Hier is Maria van Magdala bij wie Jezus zeven demonen had uitgeworpen. Zij was één van de vrouwen die met Jezus had gereisd, voor Hem had gekookt en voor Hem had gezorgd. Al die tijd had ze met Hem gereisd, maar zij meende dat het de hovenier was. Het gaat dan verder (v.a. vers 15): en zei tot Hem: Heer, als gij Hem weggedragen hebt, zeg mij dan, waar gij Hem hebt neergelegd en ik zal Hem wegnemen. Jezus zei tot haar: Maria! Zij keerde zich om en zei tot Hem in het Hebreeuws: Rabboeni, dat wil zeggen: Meester!
Ze kende Hem niet, afgaande op wat ze zag, maar toen Hij haar naam zei, herkende ze Hem. Ze kende Hem van hart tot hart, maar ze herkende Hem niet door naar Hem te kijken.

In het 21e hoofdstuk van Johannes zegt Petrus dat hij gaat vissen. De andere discipelen besluiten met hem mee te gaan en ze vissen de hele nacht. In vers 4 staat er dan: Toen het reeds morgen werd, stond Jezus aan de oever; de discipelen wisten echter niet, dat het Jezus was. Dit is weer een voorbeeld waar Hij niet werd herkend. Sommige mensen zeggen nu misschien: “Ja, maar dat was omdat ze in een boot op zee waren en Hij stond zover weg dat ze Hem niet herkenden.”

* _GETOONDE GEGEVENS_:
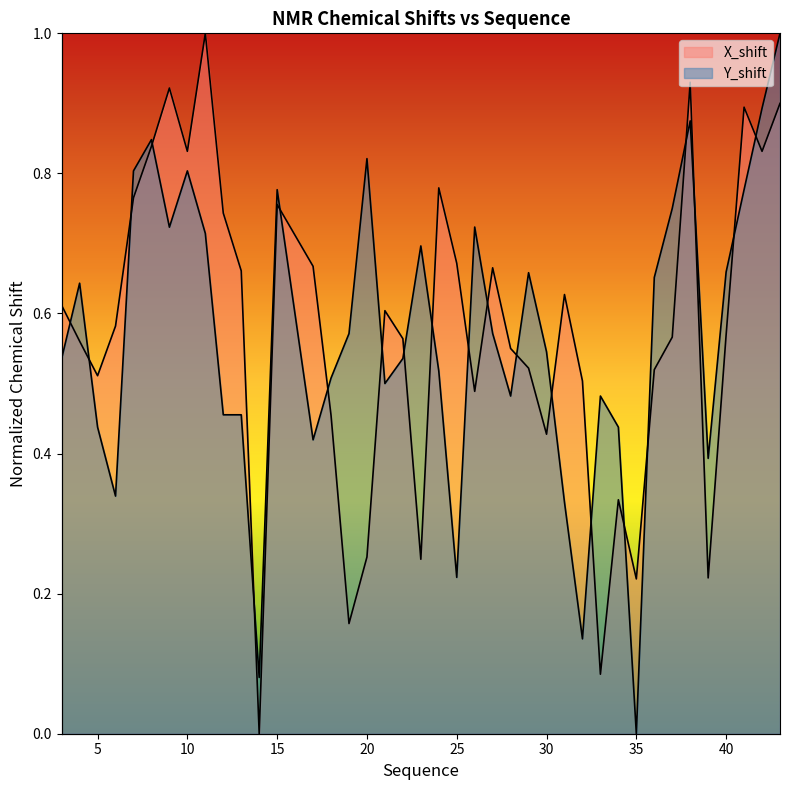

Between 13 and 42, which series saw the biggest shift?

Y_shift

* _WERKINSTRUCTIES_:
a. Stemmen de volgende uitspraken overeen met het documentfragment? (i) Maria van Magdala dacht eerst dat Jezus de hovenier was. (ii) Maria herkende Jezus doordat ze naar Hem keek. (iii) De discipelen visten de hele nacht. Antwoord telkens met ja of nee en citeer letterlijk de woorden uit het fragment die de doorslag geven.
b. Neem uit het documentfragment letterlijk het stuk over dat opent met de woorden waarin "Ze kende Hem niet, afgaande" staat en sluit met "Hem te kijken.".

* _OPLOSSINGEN_:
a.
(i) Ja: "zij meende dat het de hovenier was".
(ii) Nee: "maar ze herkende Hem niet door naar Hem te kijken".
(iii) Ja: "ze vissen de hele nacht".

b.
Ze kende Hem niet, afgaande op wat ze zag, maar toen Hij haar naam zei, herkende ze Hem. Ze kende Hem van hart tot hart, maar ze herkende Hem niet door naar Hem te kijken.